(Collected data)
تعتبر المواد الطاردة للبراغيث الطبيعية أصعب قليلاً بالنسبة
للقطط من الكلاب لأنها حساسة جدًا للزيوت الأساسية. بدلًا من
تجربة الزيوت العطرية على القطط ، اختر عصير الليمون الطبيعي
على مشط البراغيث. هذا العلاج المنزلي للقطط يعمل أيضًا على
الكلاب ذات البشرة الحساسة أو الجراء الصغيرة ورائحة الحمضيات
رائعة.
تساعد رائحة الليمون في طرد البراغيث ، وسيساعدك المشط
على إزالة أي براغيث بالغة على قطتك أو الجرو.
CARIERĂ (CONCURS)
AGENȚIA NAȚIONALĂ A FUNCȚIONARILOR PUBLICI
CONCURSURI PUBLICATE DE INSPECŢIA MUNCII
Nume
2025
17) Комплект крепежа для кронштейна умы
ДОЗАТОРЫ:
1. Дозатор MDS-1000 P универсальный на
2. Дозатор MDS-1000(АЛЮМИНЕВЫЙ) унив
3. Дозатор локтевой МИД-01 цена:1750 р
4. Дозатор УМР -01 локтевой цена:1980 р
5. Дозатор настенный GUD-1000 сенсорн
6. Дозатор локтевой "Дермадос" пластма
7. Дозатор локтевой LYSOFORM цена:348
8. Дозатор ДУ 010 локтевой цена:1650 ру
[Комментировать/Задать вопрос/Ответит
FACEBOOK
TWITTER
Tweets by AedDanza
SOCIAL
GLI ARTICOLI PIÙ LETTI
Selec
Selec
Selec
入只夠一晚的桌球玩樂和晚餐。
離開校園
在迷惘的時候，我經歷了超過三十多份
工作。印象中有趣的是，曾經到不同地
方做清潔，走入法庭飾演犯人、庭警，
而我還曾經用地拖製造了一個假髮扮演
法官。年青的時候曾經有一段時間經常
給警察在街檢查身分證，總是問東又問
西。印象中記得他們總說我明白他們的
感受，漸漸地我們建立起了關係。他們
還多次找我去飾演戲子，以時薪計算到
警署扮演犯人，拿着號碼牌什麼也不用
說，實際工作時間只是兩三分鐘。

==

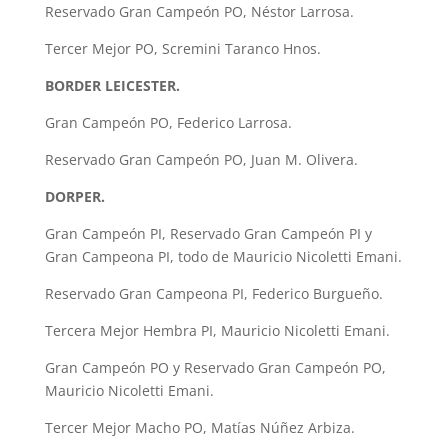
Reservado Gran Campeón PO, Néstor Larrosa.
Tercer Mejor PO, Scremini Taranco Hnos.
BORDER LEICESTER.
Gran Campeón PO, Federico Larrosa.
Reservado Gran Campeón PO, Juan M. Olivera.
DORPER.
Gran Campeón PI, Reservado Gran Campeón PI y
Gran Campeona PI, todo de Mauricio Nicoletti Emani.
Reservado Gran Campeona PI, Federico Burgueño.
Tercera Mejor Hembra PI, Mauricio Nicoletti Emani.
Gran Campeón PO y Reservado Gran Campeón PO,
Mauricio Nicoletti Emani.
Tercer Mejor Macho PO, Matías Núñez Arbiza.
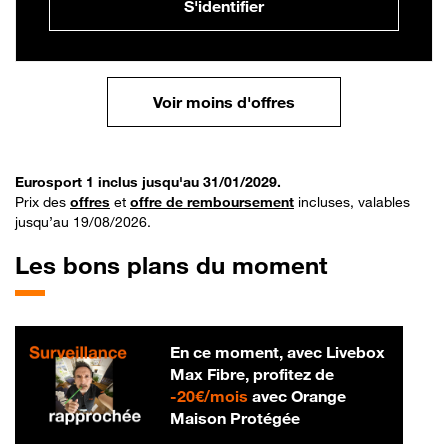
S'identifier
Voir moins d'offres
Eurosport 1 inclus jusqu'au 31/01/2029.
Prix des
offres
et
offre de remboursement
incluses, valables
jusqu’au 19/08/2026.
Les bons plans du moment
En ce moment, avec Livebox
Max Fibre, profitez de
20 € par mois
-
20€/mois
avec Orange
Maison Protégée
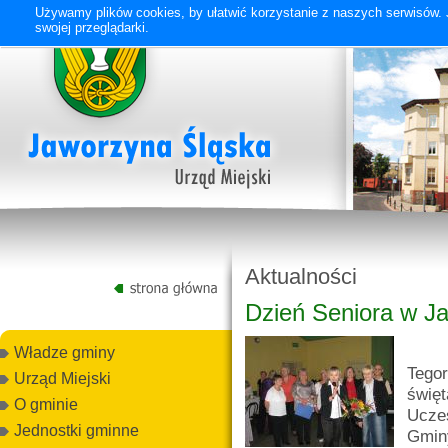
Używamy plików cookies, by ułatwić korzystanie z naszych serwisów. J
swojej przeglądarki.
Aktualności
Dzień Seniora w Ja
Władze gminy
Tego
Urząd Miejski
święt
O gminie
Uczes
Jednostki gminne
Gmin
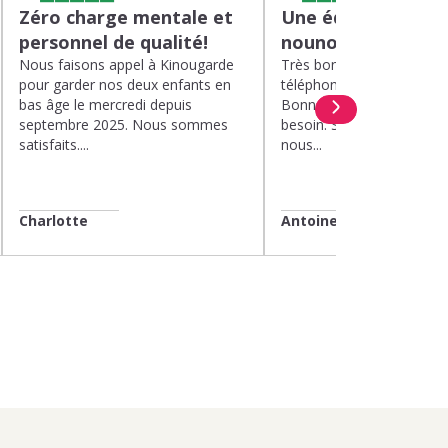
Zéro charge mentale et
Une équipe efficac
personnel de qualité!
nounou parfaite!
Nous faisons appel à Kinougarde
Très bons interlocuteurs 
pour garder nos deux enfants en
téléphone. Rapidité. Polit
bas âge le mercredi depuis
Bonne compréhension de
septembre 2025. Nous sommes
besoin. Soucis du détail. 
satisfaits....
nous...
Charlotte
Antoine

Work item:
If a line above holds the string "Nicoletti", copy it out.

Your solution:
Gran Campeona PI, todo de Mauricio Nicoletti Emani.
Tercera Mejor Hembra PI, Mauricio Nicoletti Emani.
Mauricio Nicoletti Emani.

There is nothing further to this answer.